Сократ не трудился в мастерской, доставшейся ему от отца, не учительствовал, не торговал, не занимался земледелием. Обтёсывать надгробные камни он бросил перед тем, как жениться: не хотел приводить молодую жену во двор, заваленный могильными плитами. Не учительствовал, так как считал, что мудрость, подобно огню, не продаётся — она дарована богами и заключена у каждого в душе, как солнечный огонь заключён во всём, что есть на земле: в металлах, в камнях, в дереве и даже в воде. Мудрость, как и огонь, человек должен добыть сам, изучив несколько приёмов. Чтобы добыть огонь, надо ударять камнем о камень, металлом о металл, тереть деревом о дерево, сталкивать дождевые тучи с тучами, высекая из них молнии. Чтобы добыть мудрость из души, нужно беседовать с себе подобными и извлекать истину из спора. Сократ не торговал, потому что ничем не владел — ни кораблями, ни товарами. Не было у него и земли, хотя часть оливковой рощи Критона, его друга, принадлежала ему — после сбора урожая, который не всегда оказывался богатым, Сократу доставалось пять-шесть медимнов [66] оливок и медимна два масла, которых хватало на полгода. Не много приносило доходов и гусиное хозяйство Ксантиппы. Озлясь на жену, Сократ иногда говорил о её гусях, что от них больше вони, чем пользы. Главный и постоянный доход семьи складывался из того, что полис платил Сократу как свободному гражданину Афин за участие в общественных делах и для развлечений. За участие в Потидейской кампании гоплитам [67] платили по три обола в день, а поскольку эта кампания длилась семь месяцев, Сократ получил за участие в ней из афинской казны около двухсот оболов, или более тридцати драхм. Этих денег его семье хватило на целый год. Теперь он получает деньги за участие в экклесиях — по одной-полторы драхмы, а экклесии, да хранят боги афинскую демократию, созываются часто, не реже двух раз в месяц.
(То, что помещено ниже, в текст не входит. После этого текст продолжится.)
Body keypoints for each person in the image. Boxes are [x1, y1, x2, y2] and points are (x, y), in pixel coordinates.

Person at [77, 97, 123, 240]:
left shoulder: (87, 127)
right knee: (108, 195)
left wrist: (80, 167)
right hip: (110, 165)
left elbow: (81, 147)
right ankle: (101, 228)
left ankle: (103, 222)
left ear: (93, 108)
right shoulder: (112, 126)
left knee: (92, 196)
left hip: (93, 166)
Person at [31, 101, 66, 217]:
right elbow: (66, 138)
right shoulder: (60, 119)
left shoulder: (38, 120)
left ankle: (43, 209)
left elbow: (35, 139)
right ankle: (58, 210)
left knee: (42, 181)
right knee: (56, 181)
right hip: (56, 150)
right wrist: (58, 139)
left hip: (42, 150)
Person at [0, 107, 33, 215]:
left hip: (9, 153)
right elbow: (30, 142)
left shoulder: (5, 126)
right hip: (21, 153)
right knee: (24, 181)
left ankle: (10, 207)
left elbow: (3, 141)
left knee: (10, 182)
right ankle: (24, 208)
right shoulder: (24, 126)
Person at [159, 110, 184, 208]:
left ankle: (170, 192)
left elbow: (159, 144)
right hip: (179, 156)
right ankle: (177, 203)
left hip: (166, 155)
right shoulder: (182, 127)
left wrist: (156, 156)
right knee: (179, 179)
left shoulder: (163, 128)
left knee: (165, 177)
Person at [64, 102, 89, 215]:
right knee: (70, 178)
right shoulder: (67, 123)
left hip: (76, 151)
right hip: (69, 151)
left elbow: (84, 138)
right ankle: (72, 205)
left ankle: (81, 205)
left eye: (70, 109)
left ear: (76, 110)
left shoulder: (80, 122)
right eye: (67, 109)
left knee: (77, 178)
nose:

Полис платит и тем, кто заседает в судах, — по три обола в день, за членство в Совете Пятисот — по пять оболов в день, а ещё свободные граждане Афин получают время от времени но два-три обола, чтобы побывать в театре на каком-либо праздничном представлении, а великих праздников у афинян более сорока в году. Словом, худо-бедно, но Сократа и его семью содержит государство за счёт своей богатой казны. А за то, что казна Афин богата, что Афины кормят своих свободных и не очень обеспеченных граждан, надо благодарить Перикла — он ввёл закон об оплате всех общественных должностей и дел.